[Start Data supplied]
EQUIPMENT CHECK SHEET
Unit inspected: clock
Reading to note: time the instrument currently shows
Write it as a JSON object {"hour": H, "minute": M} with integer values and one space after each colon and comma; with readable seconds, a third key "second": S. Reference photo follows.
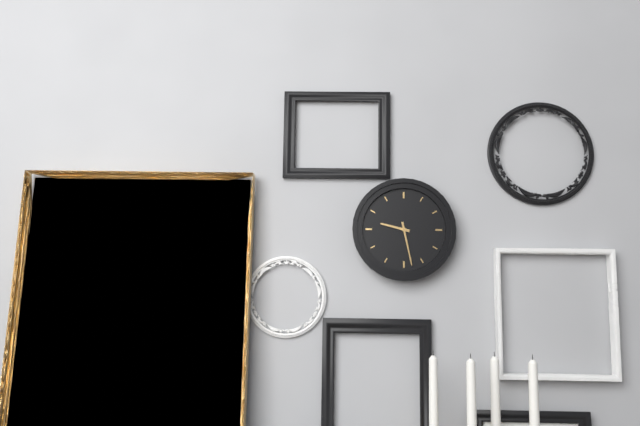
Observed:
{"hour": 9, "minute": 28}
[End Data supplied]
• [The task] Reproduce the lines above word for word, omitting the picture.

• [Exercise solution]
EQUIPMENT CHECK SHEET
Unit inspected: clock
Reading to note: time the instrument currently shows
Write it as a JSON object {"hour": H, "minute": M} with integer values and one space after each colon and comma; with readable seconds, a third key "second": S. Reference photo follows.
Observed:
{"hour": 9, "minute": 28}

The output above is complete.